■ Work instructions ■
Everything from the line containing "## 5. Main File" through the last line of the records below should be printed exactly, please, and nothing else.

○ ○ ○

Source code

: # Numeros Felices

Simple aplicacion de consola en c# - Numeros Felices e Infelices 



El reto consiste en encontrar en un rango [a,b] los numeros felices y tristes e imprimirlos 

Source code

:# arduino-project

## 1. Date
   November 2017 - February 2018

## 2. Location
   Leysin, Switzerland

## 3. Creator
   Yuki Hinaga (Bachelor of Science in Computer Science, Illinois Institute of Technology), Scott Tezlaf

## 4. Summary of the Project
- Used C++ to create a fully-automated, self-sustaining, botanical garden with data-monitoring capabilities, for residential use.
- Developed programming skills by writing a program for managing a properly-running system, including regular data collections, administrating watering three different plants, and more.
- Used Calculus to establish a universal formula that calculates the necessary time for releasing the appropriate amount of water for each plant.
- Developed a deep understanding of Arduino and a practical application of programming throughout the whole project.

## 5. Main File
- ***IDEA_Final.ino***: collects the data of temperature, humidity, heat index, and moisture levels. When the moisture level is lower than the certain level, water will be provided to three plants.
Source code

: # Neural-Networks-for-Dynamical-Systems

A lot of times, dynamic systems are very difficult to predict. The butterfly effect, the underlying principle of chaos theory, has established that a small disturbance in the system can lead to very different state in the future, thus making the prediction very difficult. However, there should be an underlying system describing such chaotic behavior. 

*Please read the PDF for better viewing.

○ ○ ○

■ Written answer ■
## 5. Main File
- ***IDEA_Final.ino***: collects the data of temperature, humidity, heat index, and moisture levels. When the moisture level is lower than the certain level, water will be provided to three plants.
Source code

: # Neural-Networks-for-Dynamical-Systems

A lot of times, dynamic systems are very difficult to predict. The butterfly effect, the underlying principle of chaos theory, has established that a small disturbance in the system can lead to very different state in the future, thus making the prediction very difficult. However, there should be an underlying system describing such chaotic behavior. 

*Please read the PDF for better viewing.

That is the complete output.